• [Task to carry out] Reproduce every line below exactly as written; do not include the images.

• [Data excerpt]

==*==

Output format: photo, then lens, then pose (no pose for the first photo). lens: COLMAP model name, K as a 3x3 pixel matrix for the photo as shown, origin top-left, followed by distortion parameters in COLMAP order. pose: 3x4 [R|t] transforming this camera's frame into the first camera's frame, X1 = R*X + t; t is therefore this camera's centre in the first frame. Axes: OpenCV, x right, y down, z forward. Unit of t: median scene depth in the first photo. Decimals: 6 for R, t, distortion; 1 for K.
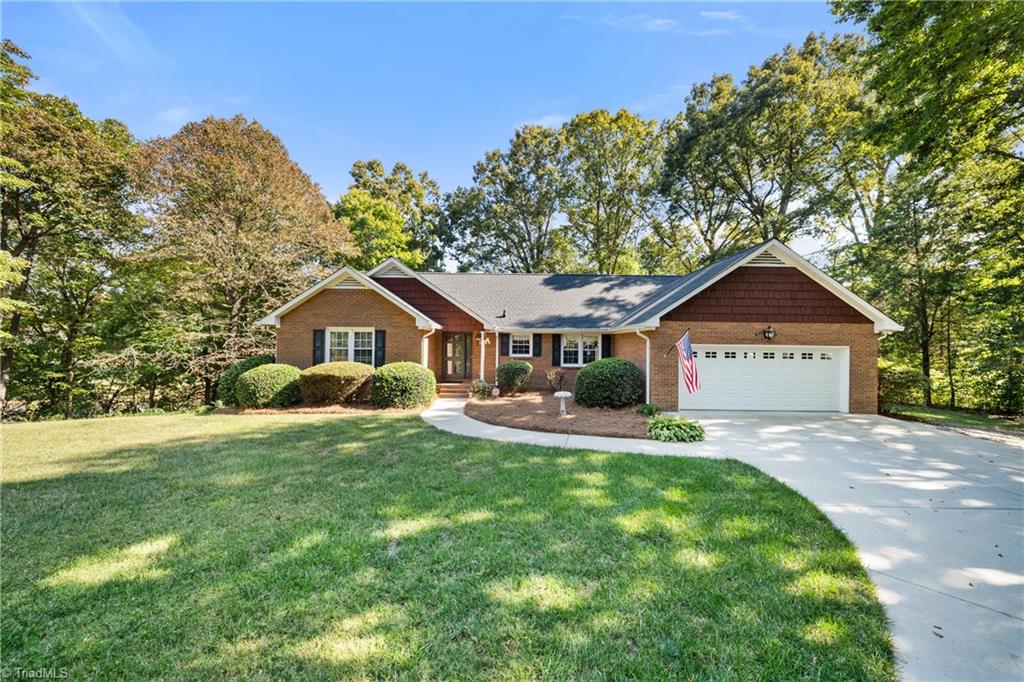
lens RADIAL K [[354.2, 0, 514.6], [0, 354.2, 339.9], [0, 0, 1]] dist [0.000371, -0.000116]
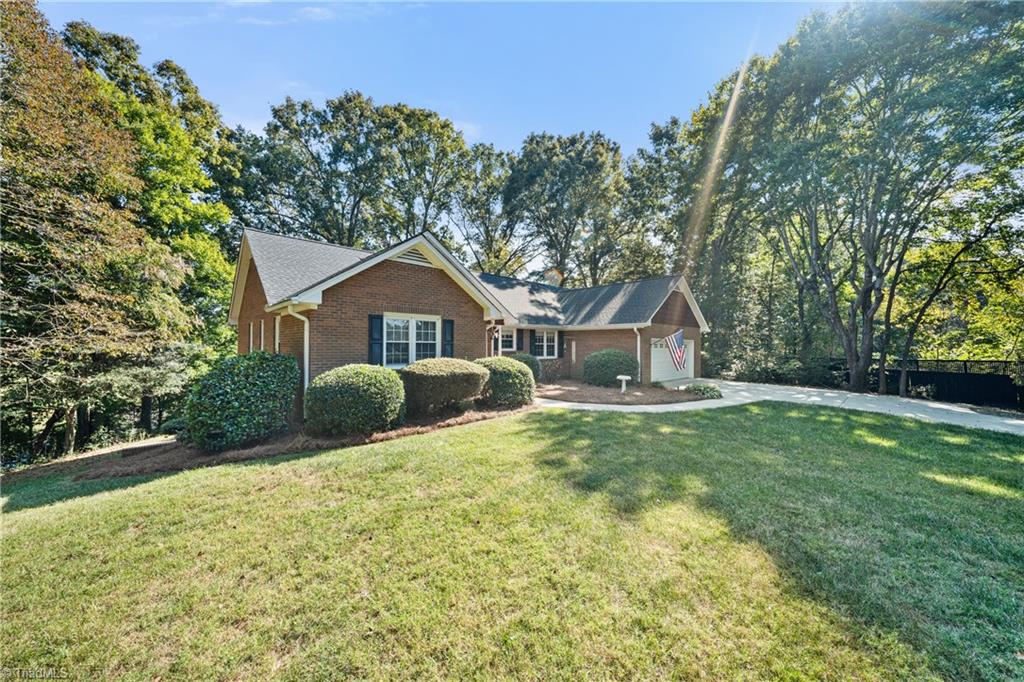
lens RADIAL K [[354.2, 0, 514.6], [0, 354.2, 339.9], [0, 0, 1]] dist [0.000371, -0.000116]
pose [[0.744651, 0.002369, 0.667449, -0.815655], [-0.003964, 0.999992, 0.000873, 0.018334], [-0.667442, -0.003296, 0.744655, 0.279585]]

==*==

• [Reply to the exercise]
Output format: photo, then lens, then pose (no pose for the first photo). lens: COLMAP model name, K as a 3x3 pixel matrix for the photo as shown, origin top-left, followed by distortion parameters in COLMAP order. pose: 3x4 [R|t] transforming this camera's frame into the first camera's frame, X1 = R*X + t; t is therefore this camera's centre in the first frame. Axes: OpenCV, x right, y down, z forward. Unit of t: median scene depth in the first photo. Decimals: 6 for R, t, distortion; 1 for K.
lens RADIAL K [[354.2, 0, 514.6], [0, 354.2, 339.9], [0, 0, 1]] dist [0.000371, -0.000116]
lens RADIAL K [[354.2, 0, 514.6], [0, 354.2, 339.9], [0, 0, 1]] dist [0.000371, -0.000116]
pose [[0.744651, 0.002369, 0.667449, -0.815655], [-0.003964, 0.999992, 0.000873, 0.018334], [-0.667442, -0.003296, 0.744655, 0.279585]]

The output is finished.